We need an army of Yons
Posted by Richard on June 25, 2008
Charlie Foxtrot, commenting from Afghanistan, is amazed (as I was) at the change in mainstream media coverage of Iraq (emphasis in original):
… Powerline and Danger Room are right to point out the amazing numbers:
"According to data compiled by Andrew Tyndall, a television consultant who monitors the three network evening newscasts, coverage of Iraq has been “massively scaled back this year.” Almost halfway into 2008, the three newscasts have shown 181 weekday minutes of Iraq coverage, compared with 1,157 minutes for all of 2007."
However no one I have seen yet (though my reading time is limited here in Afghanistan) has noted the real smoking gun, found in the quote from a CBS news bigwig:
"Paul Friedman, a senior vice president at CBS News, said the news division does not get reports from Iraq on television “with enough frequency to justify keeping a very, very large bureau in Baghdad.” He said CBS correspondents can “get in there very quickly when a story merits it.”

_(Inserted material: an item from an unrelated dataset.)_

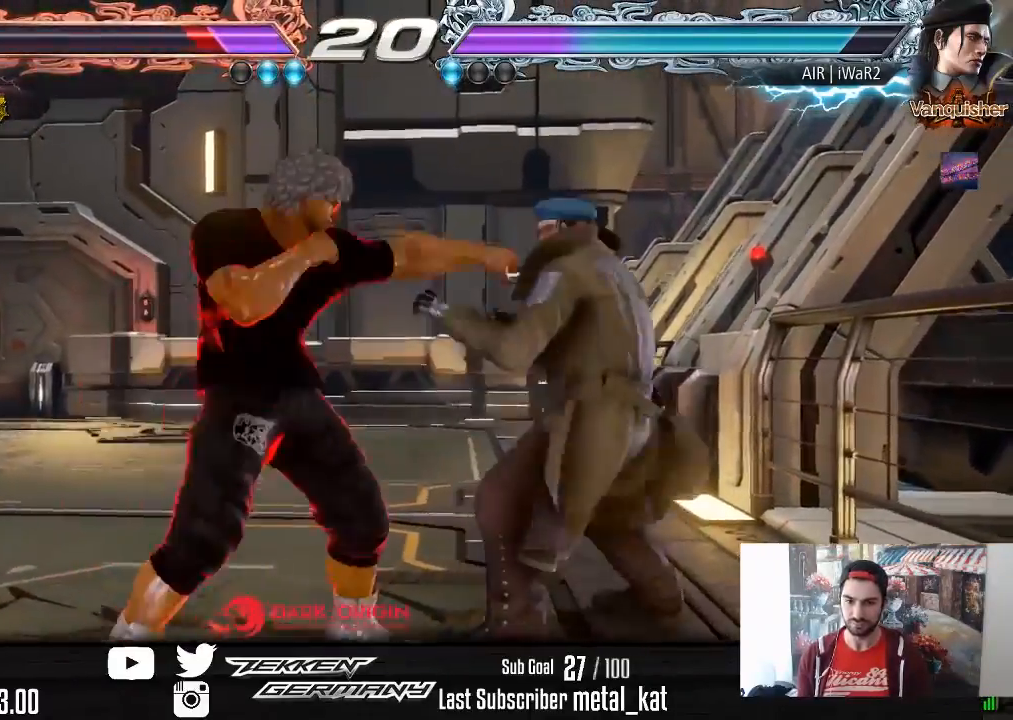
{"buttons": ["DPAD_RIGHT"], "right_stick": "center", "events": [[183, "DPAD_DOWN", "down"], [183, "DPAD_RIGHT", "down"], [217, "SQUARE", "down"], [317, "SQUARE", "up"], [367, "SQUARE", "down"], [400, "DPAD_DOWN", "up"], [483, "SQUARE", "up"]]}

Oh I see. So we finally have an admission of guilt on the bias front.
CBS news has now admitted that good news from a war zone does not merit coverage. Death, carnage, mis-doings of individual soldiers, and lack of good planning all drown out positive stories when they happen at the same time. But when those negatives all dry up and disappear, and the positive stories are left standing alone, the "journalists" lose interest and can't "justify" sticking around to do their jobs. If you can't justify a bureau because not enough reports from Iraq get on television….then put more reports from Iraq on television! This magically wasn't a problem a year ago. There were plenty of stories then. Gee, if we could only figure out what has changed during that time…..
Sad. Shameful. Disappointing.
In deference to Glenn Reynolds, we don't need and "Army of Davids". We desperately need an "Army of Yons", and "Army of Roggios", and an "Army of Tottens"….
Yep, that's about right. I've helped support all three of the above. Please join me. Or at least read what they have to say and then decide.
(HT: Doug Ross)
Hathor said
It may be that the mainstream media thinks the public is war weary and could care less about the blow by blow details of the war.
rgcombs said
That could be. And it could be just a ”coincidence” that (in both Iraq and Afghanistan) the MSM consistently decided the public was weary of war news whenever that news turned good. But when the news turned bad, they ”coincidentally” discovered that the public needed much more of it.